▶ ACTIVITY
Copy word for word, please, the lines of the entries below running from the one containing "Docbase古い記事への注意書き追加プロジェクト - 完了ログ" to the one containing "#### 古い記事検索システム", both ends included.

▶ DATASET EXCERPTS
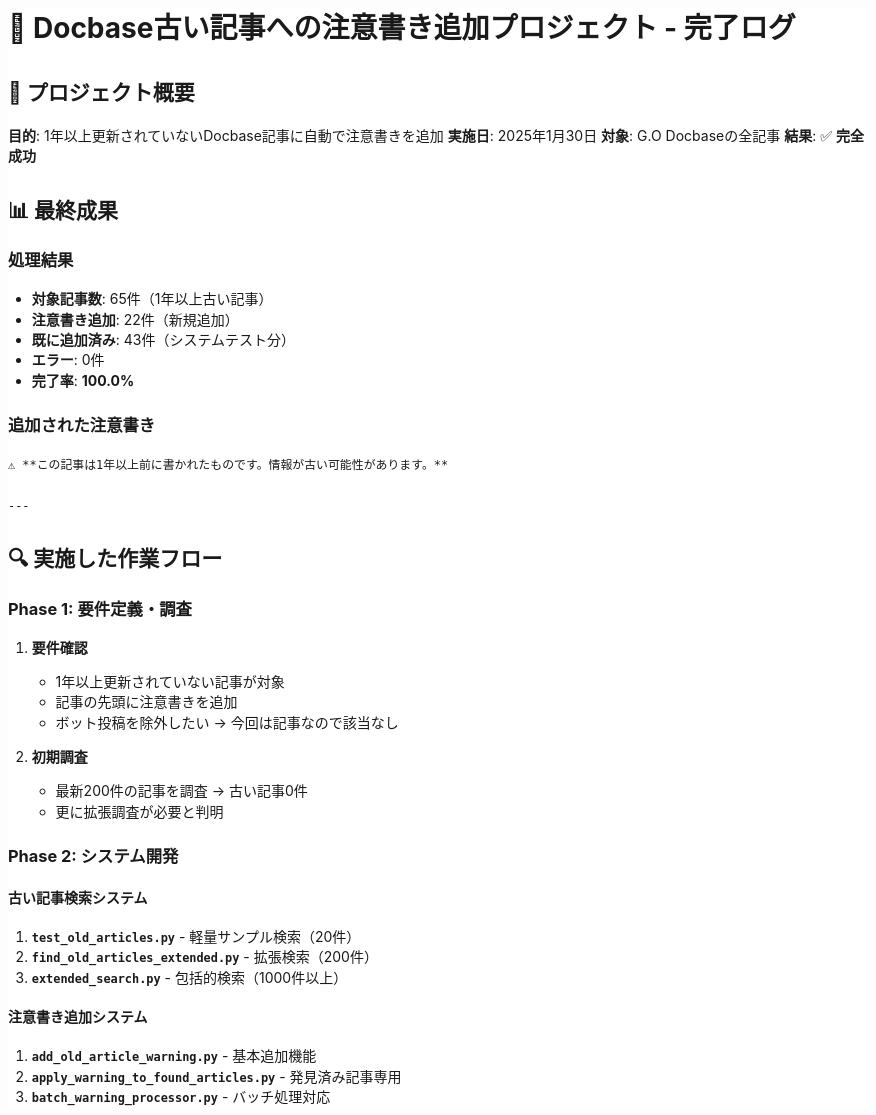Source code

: # 📝 Docbase古い記事への注意書き追加プロジェクト - 完了ログ

## 🎯 プロジェクト概要

**目的**: 1年以上更新されていないDocbase記事に自動で注意書きを追加
**実施日**: 2025年1月30日
**対象**: G.O Docbaseの全記事
**結果**: ✅ **完全成功**

## 📊 最終成果

### 処理結果
- **対象記事数**: 65件（1年以上古い記事）
- **注意書き追加**: 22件（新規追加）
- **既に追加済み**: 43件（システムテスト分）
- **エラー**: 0件
- **完了率**: **100.0%**

### 追加された注意書き
```
⚠️ **この記事は1年以上前に書かれたものです。情報が古い可能性があります。**

---
```

## 🔍 実施した作業フロー

### Phase 1: 要件定義・調査
1. **要件確認**
   - 1年以上更新されていない記事が対象
   - 記事の先頭に注意書きを追加
   - ボット投稿を除外したい → 今回は記事なので該当なし

2. **初期調査**
   - 最新200件の記事を調査 → 古い記事0件
   - 更に拡張調査が必要と判明

### Phase 2: システム開発

#### 古い記事検索システム
1. **`test_old_articles.py`** - 軽量サンプル検索（20件）
2. **`find_old_articles_extended.py`** - 拡張検索（200件）
3. **`extended_search.py`** - 包括的検索（1000件以上）

#### 注意書き追加システム
1. **`add_old_article_warning.py`** - 基本追加機能
2. **`apply_warning_to_found_articles.py`** - 発見済み記事専用
3. **`batch_warning_processor.py`** - バッチ処理対応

▶ RESULT BELOW
: # 📝 Docbase古い記事への注意書き追加プロジェクト - 完了ログ

## 🎯 プロジェクト概要

**目的**: 1年以上更新されていないDocbase記事に自動で注意書きを追加
**実施日**: 2025年1月30日
**対象**: G.O Docbaseの全記事
**結果**: ✅ **完全成功**

## 📊 最終成果

### 処理結果
- **対象記事数**: 65件（1年以上古い記事）
- **注意書き追加**: 22件（新規追加）
- **既に追加済み**: 43件（システムテスト分）
- **エラー**: 0件
- **完了率**: **100.0%**

### 追加された注意書き
```
⚠️ **この記事は1年以上前に書かれたものです。情報が古い可能性があります。**

---
```

## 🔍 実施した作業フロー

### Phase 1: 要件定義・調査
1. **要件確認**
   - 1年以上更新されていない記事が対象
   - 記事の先頭に注意書きを追加
   - ボット投稿を除外したい → 今回は記事なので該当なし

2. **初期調査**
   - 最新200件の記事を調査 → 古い記事0件
   - 更に拡張調査が必要と判明

### Phase 2: システム開発

#### 古い記事検索システム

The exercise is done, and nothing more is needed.